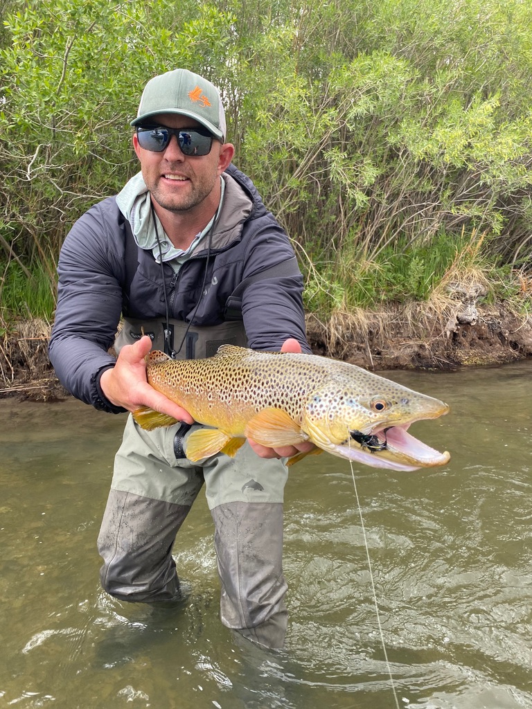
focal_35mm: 26
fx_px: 533
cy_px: 354
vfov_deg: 67.3
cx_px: 266
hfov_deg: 53.1
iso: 32
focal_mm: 4.25
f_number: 1.8
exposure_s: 1/317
####
* EXERCISE DETAILS:
What you return must match each record exactly and contain no images.

* YOUR SOLUTION:
focal_35mm: 26
fx_px: 533
cy_px: 354
vfov_deg: 67.3
cx_px: 266
hfov_deg: 53.1
iso: 32
focal_mm: 4.25
f_number: 1.8
exposure_s: 1/317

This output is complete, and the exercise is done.